La Commission met donc en place des mécanismes destinés à orienter les financements de l'Union en faveur de la recherche conjointe en matière de défense, notamment au moyen de l'action préparatoire. L'intervention de l'Union ne porte pas atteinte et ne porte préjudice en aucune façon au soutien des actions menées à l'échelle nationale. Elle fournit uniquement des incitations supplémentaires pour permettre de réaliser la phase la plus difficile de certaines des actions en question en offrant le soutien de l'Union, là où il est le plus nécessaire.

Le financement peut notamment prendre la forme de subventions. Des instruments financiers ou des marchés publics peuvent être utilisés s'il y a lieu. L'enveloppe financière pour la mise en oeuvre du programme pour la période 2019-2020 est fixée à 500 millions d'euros. La Commission peut confier une partie de l'exécution d'un programme à l'Agence européenne de défense. Aucun projet entre entreprises ne sera lancé dans la pratique si les États membres n'ont pas convenu au préalable de soutenir financièrement de tels projets.
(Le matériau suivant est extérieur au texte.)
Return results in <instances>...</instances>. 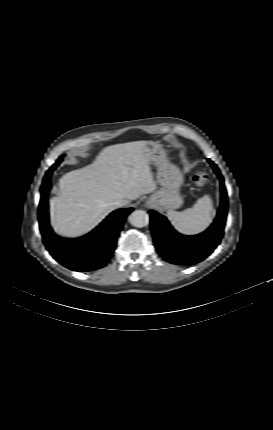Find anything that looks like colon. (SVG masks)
<instances>
[{
    "label": "colon",
    "mask_w": 273,
    "mask_h": 430,
    "mask_svg": "<svg viewBox=\"0 0 273 430\" xmlns=\"http://www.w3.org/2000/svg\"><path fill=\"white\" fill-rule=\"evenodd\" d=\"M193 180L197 186L203 188L208 184L209 177L206 173L200 172L194 176Z\"/></svg>",
    "instance_id": "1"
}]
</instances>
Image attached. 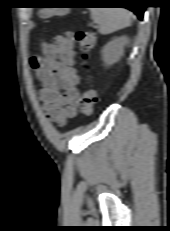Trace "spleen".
I'll return each mask as SVG.
<instances>
[{"label": "spleen", "mask_w": 170, "mask_h": 231, "mask_svg": "<svg viewBox=\"0 0 170 231\" xmlns=\"http://www.w3.org/2000/svg\"><path fill=\"white\" fill-rule=\"evenodd\" d=\"M91 17L103 35L128 27L131 14L124 8H91Z\"/></svg>", "instance_id": "spleen-1"}]
</instances>
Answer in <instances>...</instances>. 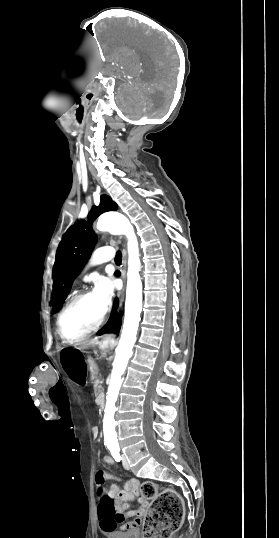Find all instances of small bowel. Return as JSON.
<instances>
[{
    "label": "small bowel",
    "mask_w": 279,
    "mask_h": 538,
    "mask_svg": "<svg viewBox=\"0 0 279 538\" xmlns=\"http://www.w3.org/2000/svg\"><path fill=\"white\" fill-rule=\"evenodd\" d=\"M96 434V431H94ZM103 463L106 465H114L115 461L110 456L103 458ZM108 479L113 481H120L119 478L108 475ZM139 481L135 478L129 479L123 489H120L118 485L112 484L109 488V495L115 501L116 513L113 517L101 518L100 526L104 532H110L116 529L120 525L122 531L136 530L142 522V517L145 513L147 503L144 498H139V506L134 509H128V501L133 500L139 495ZM133 518L131 521L126 522L127 519Z\"/></svg>",
    "instance_id": "obj_1"
}]
</instances>
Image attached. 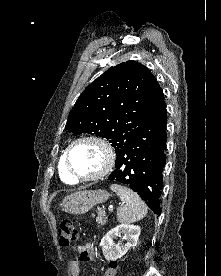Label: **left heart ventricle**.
<instances>
[{"label":"left heart ventricle","instance_id":"left-heart-ventricle-1","mask_svg":"<svg viewBox=\"0 0 221 276\" xmlns=\"http://www.w3.org/2000/svg\"><path fill=\"white\" fill-rule=\"evenodd\" d=\"M105 155L100 146L91 142L79 143L70 153L73 171L79 176H91L101 170Z\"/></svg>","mask_w":221,"mask_h":276}]
</instances>
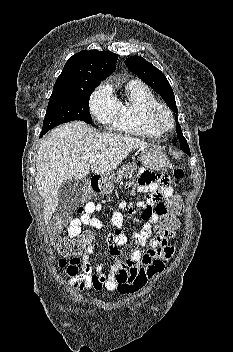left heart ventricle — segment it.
Listing matches in <instances>:
<instances>
[{"instance_id": "left-heart-ventricle-1", "label": "left heart ventricle", "mask_w": 233, "mask_h": 352, "mask_svg": "<svg viewBox=\"0 0 233 352\" xmlns=\"http://www.w3.org/2000/svg\"><path fill=\"white\" fill-rule=\"evenodd\" d=\"M165 121H166V119H165L164 115L161 114V115L159 116V122H160L161 124H164Z\"/></svg>"}]
</instances>
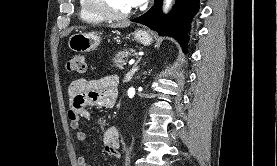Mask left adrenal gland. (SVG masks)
I'll list each match as a JSON object with an SVG mask.
<instances>
[{
    "instance_id": "a2214340",
    "label": "left adrenal gland",
    "mask_w": 277,
    "mask_h": 166,
    "mask_svg": "<svg viewBox=\"0 0 277 166\" xmlns=\"http://www.w3.org/2000/svg\"><path fill=\"white\" fill-rule=\"evenodd\" d=\"M142 58L140 57L136 62L135 64L132 66V68L130 69V71L127 72V74L125 75L124 77V82H129L133 75L135 74V72H137L139 70V66H138V63L140 62Z\"/></svg>"
}]
</instances>
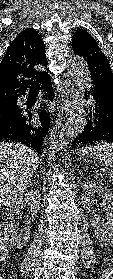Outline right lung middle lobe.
Masks as SVG:
<instances>
[{"label":"right lung middle lobe","instance_id":"right-lung-middle-lobe-1","mask_svg":"<svg viewBox=\"0 0 113 279\" xmlns=\"http://www.w3.org/2000/svg\"><path fill=\"white\" fill-rule=\"evenodd\" d=\"M20 113L16 104L0 109V125L13 121Z\"/></svg>","mask_w":113,"mask_h":279}]
</instances>
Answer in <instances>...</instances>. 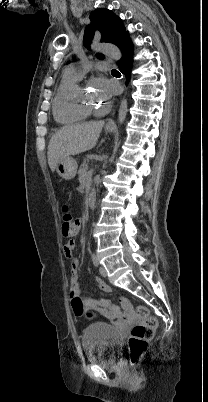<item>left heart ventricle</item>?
I'll list each match as a JSON object with an SVG mask.
<instances>
[{"instance_id": "left-heart-ventricle-1", "label": "left heart ventricle", "mask_w": 208, "mask_h": 402, "mask_svg": "<svg viewBox=\"0 0 208 402\" xmlns=\"http://www.w3.org/2000/svg\"><path fill=\"white\" fill-rule=\"evenodd\" d=\"M100 100H101V95H97V96H95V97H92V96H86V95L84 94V98H83V101H84L85 104H87V105L95 104L96 102H98V101H100Z\"/></svg>"}]
</instances>
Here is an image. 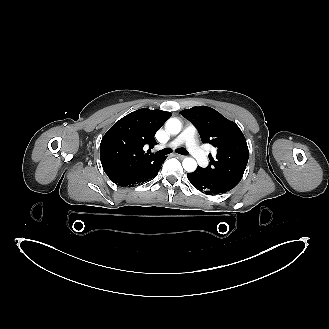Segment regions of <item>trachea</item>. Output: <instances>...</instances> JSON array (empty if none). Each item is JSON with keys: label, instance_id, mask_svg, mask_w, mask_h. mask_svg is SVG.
<instances>
[{"label": "trachea", "instance_id": "1", "mask_svg": "<svg viewBox=\"0 0 329 329\" xmlns=\"http://www.w3.org/2000/svg\"><path fill=\"white\" fill-rule=\"evenodd\" d=\"M170 152H171V151H170L169 149L165 148V149H162V150L158 151L156 154H157L158 156H165V155L169 154ZM176 152L179 153V154H182V155H186V154H188L187 150H185V149H183V148H178V149L176 150Z\"/></svg>", "mask_w": 329, "mask_h": 329}]
</instances>
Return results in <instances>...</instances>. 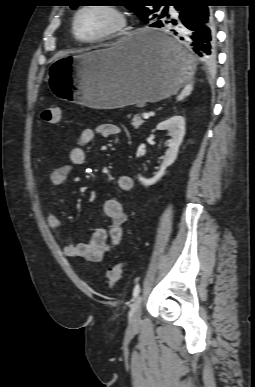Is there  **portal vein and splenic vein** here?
<instances>
[{"label": "portal vein and splenic vein", "instance_id": "obj_1", "mask_svg": "<svg viewBox=\"0 0 255 387\" xmlns=\"http://www.w3.org/2000/svg\"><path fill=\"white\" fill-rule=\"evenodd\" d=\"M149 117H150V114H149V113H144V114H143V118H144V119H149Z\"/></svg>", "mask_w": 255, "mask_h": 387}]
</instances>
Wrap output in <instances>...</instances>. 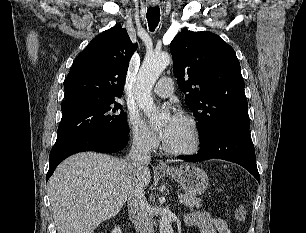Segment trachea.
I'll return each instance as SVG.
<instances>
[{
  "mask_svg": "<svg viewBox=\"0 0 306 233\" xmlns=\"http://www.w3.org/2000/svg\"><path fill=\"white\" fill-rule=\"evenodd\" d=\"M146 17L150 31H154L160 21V8L158 6L149 7Z\"/></svg>",
  "mask_w": 306,
  "mask_h": 233,
  "instance_id": "3493384b",
  "label": "trachea"
}]
</instances>
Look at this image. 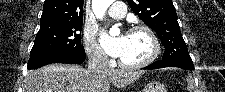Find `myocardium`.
<instances>
[{
    "instance_id": "f54148a6",
    "label": "myocardium",
    "mask_w": 225,
    "mask_h": 92,
    "mask_svg": "<svg viewBox=\"0 0 225 92\" xmlns=\"http://www.w3.org/2000/svg\"><path fill=\"white\" fill-rule=\"evenodd\" d=\"M145 32L151 42H152V53L150 54V56L148 58H146L145 60L138 62V63H125L124 61H122L121 59H119L118 63L120 65V67L125 68V69H141L144 68L148 65H150L159 55L160 53V41L158 36L156 35V33L147 25H143V24H137L132 26L129 30L128 33L130 32Z\"/></svg>"
}]
</instances>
L'aide financière de l'Union ne devra pas avoir d'incidence sur l'exportation de produits, d'équipements ou de technologies, ni sur la liberté de décision des États membres en matière de politique d'exportation de produits liés à la défense. L'aide financière de l'Union ne devrait pas avoir d'incidence sur les politiques d'exportation des États membres en ce qui concerne les produits liés à la défense.

L'optimisation de la coopération entre entreprises établies dans des États membres différents suppose une action de nature transnationale. Elle concerne plusieurs États membres à la fois et ne saurait donc être menée de façon complètement satisfaisante par chaque État membre individuellement. Une action au niveau de l'Union apportera une valeur ajoutée en encourageant davantage la coopération industrielle en matière de défense au moyen d'incitations positives. Dans ces conditions, il il a été décidé de ne pas intervenir plus avant dans l'examen de ce texte au titre de la subsidiarité.